Greece: Historic Victory Against Imposed Austerity

Greece’s prime minister, Alexis Tsipras, is addressing the nation:

Today, he says, Greece has proved that democracy cannot be blackmailed; Greeks have made a brave choice, and one which will change the debate in Europe.

I understand that voters have not given me a mandate against Europe, but a mandate for a sustainable solution.

And he warns that there are no easy solutions -- but a fair solution can be found, if both sides want it.

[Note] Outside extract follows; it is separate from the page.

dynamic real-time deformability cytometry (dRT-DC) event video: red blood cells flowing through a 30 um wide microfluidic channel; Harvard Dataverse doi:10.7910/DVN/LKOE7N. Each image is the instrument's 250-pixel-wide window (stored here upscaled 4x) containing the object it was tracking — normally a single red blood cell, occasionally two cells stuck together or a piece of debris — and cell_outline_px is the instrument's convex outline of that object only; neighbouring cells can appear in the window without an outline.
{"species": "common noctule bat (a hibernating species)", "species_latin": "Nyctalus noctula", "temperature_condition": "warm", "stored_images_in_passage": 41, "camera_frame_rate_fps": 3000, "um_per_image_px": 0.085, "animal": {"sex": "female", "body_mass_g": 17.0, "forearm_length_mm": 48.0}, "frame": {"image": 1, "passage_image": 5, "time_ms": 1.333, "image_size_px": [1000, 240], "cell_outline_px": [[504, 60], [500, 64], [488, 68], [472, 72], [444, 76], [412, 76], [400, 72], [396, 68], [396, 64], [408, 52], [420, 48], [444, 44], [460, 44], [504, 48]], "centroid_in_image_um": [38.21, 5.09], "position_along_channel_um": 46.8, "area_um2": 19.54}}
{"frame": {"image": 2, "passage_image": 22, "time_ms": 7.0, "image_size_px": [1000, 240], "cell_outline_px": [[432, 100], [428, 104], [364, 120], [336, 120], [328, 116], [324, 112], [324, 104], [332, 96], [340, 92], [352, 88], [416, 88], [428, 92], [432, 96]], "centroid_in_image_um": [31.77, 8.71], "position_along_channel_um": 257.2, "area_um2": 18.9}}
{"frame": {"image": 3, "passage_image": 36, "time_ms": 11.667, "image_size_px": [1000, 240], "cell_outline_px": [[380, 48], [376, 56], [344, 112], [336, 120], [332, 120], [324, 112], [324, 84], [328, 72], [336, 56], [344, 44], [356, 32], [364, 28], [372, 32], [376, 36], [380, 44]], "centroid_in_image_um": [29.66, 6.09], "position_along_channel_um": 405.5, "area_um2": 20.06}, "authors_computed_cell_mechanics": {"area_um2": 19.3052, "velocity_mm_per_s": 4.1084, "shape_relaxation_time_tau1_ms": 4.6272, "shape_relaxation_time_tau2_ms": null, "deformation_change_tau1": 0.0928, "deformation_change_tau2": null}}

Nikos Papastergiadis, School of Culture and Communication, University of Melbourne
A profound recognition has been given now, not just by economists, but by the people of Greece, that the economic policies pushed by the troika are counter-productive.
The government can now walk into negotiations in a strengthened position. They can honour their promises. They have no intention to leave the eurozone, let alone the EU, but can focus on a debt restructure, tackling tax evasion and modernising the state.
I expect some sort of financial resolution in the next 24-48 hours, because a move back to the drachma would be catastrophic.
When politicians in Europe say things like ‘It’s not a problem for us there is no risk of economic contagion,’ that is a profoundly immoral comment given there’s a real risk Europeans will die this winter as a result of their policies. Their sense of solidarity with the union is profoundly blinkered. The risk is not just economic contagion, it’s political contagion. They don’t want Syriza to be the example for other European governments. They wanted Greece to be humbled and crippled by these austerity measures. This divide and conquer attitude means there will be long-term political consequences.
I am so proud of the courage demonstrated by Greeks who have stood up in the face of their own oligarchs, who launched a smear campaign against the government, and said ‘enough is enough’.